Maritime Centre Vellamo’s Fateful Svensksund exhibition focuses on the fates of individuals in a conflict between two great powers. Horses’ hooves clip-clop, coffee cups clink in the kitchen, a cat meows in an alley. Close your eyes and you can imagine being on Kotkansaari in the late 18th century, where almost 10,000 people lived in the Fortress of Svensksund. The exhibition’s sound and light effects create the authentic feel of an underwater graveyard for shipwrecks, and everyday life in the fortress. Giving a human face to a war between great powers, the exhibition reminds us that there are no winners in war.
“This is an experiential whole, the parts of which include a model of the fortress, people’s stories, sounds and lights, and interactivity,” says Marja Puukka, who is in charge of communications at Maritime Centre Vellamo.

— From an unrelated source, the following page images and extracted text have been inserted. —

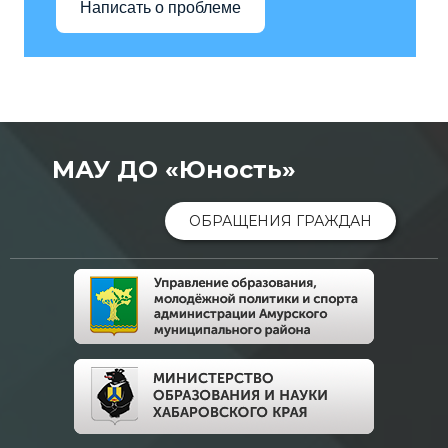
Написать о проблеме
МАУ ДО «Юность»
ОБРАЩЕНИЯ ГРАЖДАН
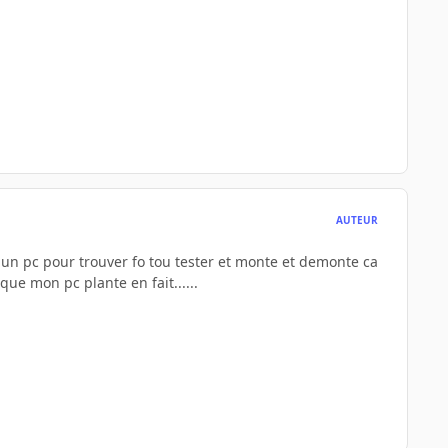
AUTEUR
 un pc pour trouver fo tou tester et monte et demonte ca
ue mon pc plante en fait......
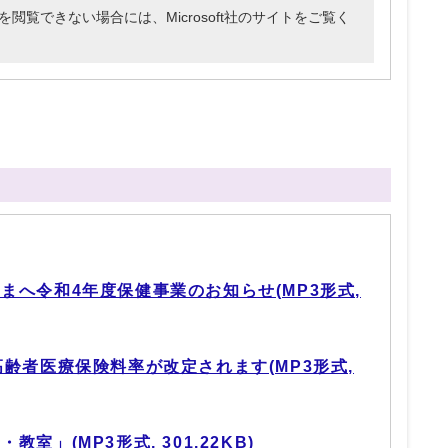
3ファイルを閲覧できない場合には、Microsoft社のサイトをご覧く
まへ令和4年度保健事業のお知らせ(MP3形式,
齢者医療保険料率が改定されます(MP3形式,
室」(MP3形式, 301.22KB)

The underwater world created at the entrance to the exhibition is so authentic that it almost makes you hold your breath. The shipwreck installation “floating” in the centre of the room features solid oak parts from ships sunk in naval battles in the late 18th-century.
A scale model at the exhibition, originally conceived of as a particular favourite among children, is enjoyed by adults as well. An information board by the scale model describes the people who inhabited the fortress, and the fates of the buildings. The scale model*s most impressive presentation is the almost complete destruction of the fortress in the Crimean War of 1855, complete with flames and smoke.
Further highlights at the exhibition include a virtual performance, Smoke on the Waves, and an interactive diving wall, in which a pike guides you on a dive into the Frigate St. Nikolai.